Enunciating each line in a laboriously accented staccato, Gaga’s Patrizia spends her screen time extolling the exceptionalism of the House of Gucci and asking ever more of Maurizio and his family — and it’s hard to blame her. At one point, Pacino’s Aldo tells her exactly what she wants to hear at one of their New York stores: “You see it, you want it, it’s yours.” The road Patrizia forges, from her initial starry-eyed beholding of an empire to slow-blossoming but eventually staggering levels of covetousness, is laid with a kaleidoscopic range of uncontrolled sentiments toward the wealth and power she seeks. Her admittedly patchy, high-camp performance is riven with flashes of eat-the-rich attitude, a strain of resentment for the thing she desires most. At the same time, she’s an outsider and voyeur, eyeing and then worshipping at the temple of the Gucci brand (as certain viewers might). Over time, she becomes perhaps its clearest exponent, resembling a Real Housewives viewer who eventually marries up, and stands as the member of the film’s main cast who wears Gucci’s ornaments — and Gucci’s lines — the best. When various cast members say “Gucci will pay for it,” it’s an invocation of a kind of elemental law, a statement that in their world is always true.

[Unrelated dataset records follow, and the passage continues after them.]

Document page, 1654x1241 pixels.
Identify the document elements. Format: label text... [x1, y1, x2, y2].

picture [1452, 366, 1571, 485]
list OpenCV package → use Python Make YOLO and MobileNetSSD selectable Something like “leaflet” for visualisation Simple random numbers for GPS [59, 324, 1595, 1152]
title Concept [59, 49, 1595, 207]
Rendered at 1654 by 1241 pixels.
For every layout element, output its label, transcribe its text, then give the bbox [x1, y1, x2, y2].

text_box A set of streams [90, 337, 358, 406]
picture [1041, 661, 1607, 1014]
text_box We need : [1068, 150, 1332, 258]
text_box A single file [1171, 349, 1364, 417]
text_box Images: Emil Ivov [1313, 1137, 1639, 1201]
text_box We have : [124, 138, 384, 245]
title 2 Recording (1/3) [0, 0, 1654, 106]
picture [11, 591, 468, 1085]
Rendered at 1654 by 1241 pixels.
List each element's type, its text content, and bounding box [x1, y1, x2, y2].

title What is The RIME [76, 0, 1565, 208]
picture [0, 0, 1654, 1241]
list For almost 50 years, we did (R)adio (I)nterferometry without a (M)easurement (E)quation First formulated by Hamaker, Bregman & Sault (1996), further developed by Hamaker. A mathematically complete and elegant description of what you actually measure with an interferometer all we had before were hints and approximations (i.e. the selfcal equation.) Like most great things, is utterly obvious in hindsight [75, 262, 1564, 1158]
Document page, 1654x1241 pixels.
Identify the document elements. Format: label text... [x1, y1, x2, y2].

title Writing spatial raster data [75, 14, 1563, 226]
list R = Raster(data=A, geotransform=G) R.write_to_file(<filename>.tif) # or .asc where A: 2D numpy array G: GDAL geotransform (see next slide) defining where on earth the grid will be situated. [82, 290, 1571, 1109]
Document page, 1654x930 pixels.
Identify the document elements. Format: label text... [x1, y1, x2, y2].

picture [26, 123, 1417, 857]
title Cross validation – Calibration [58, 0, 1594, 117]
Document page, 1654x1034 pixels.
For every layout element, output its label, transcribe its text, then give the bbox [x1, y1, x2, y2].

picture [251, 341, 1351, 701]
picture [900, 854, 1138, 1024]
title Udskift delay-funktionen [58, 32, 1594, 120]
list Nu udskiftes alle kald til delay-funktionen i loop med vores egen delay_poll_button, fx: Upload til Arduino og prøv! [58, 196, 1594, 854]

While Irons’ Rodolfo, an educated and relatively tasteful patriarch (he’s basically an island in this), represents an older world of more exclusive indicators of class, the Gucci heirs — and Patrizia, too — see in the brand a web of future possibilities. Some see a populist and willful cheapening of Gucci through the dissemination of caps and baubles and mugs — all welcome revenue sources. Others, like Pacino’s Aldo, see a road into luxury markets beyond the west. The cartoonish Paolo, a minority shareholder, yearns to see his own designs made real on and past the runway, regarding himself as a frustrated artist.
There’s a lot to be had here, not just in the film’s family dynamics and power plays, but in this examination of an old family-owned business weighing conversion to a kind of franchise, in the thirst for riches fogging up romantic and familial love, and in the nature and power of Gucci’s somewhat crass, commodified signification of high-class taste. While Gaga brings the meatiest performance in terms of embodying what both spans all this and should be the film’s central question — the abiding and enduring question of what class is — the movie feels, in the end, confused. Denser with potential than actual sources of interest, and of aesthetic pleasure (for all its talk of beauty, the film looks workmanlike), this should-be grand story winds up feeling thinner and weaker than it ought to. Unable to live up to either its most memorable peaks or its own self-worshipping tones, the wealthy have here — as they so often do — let the rest of us down.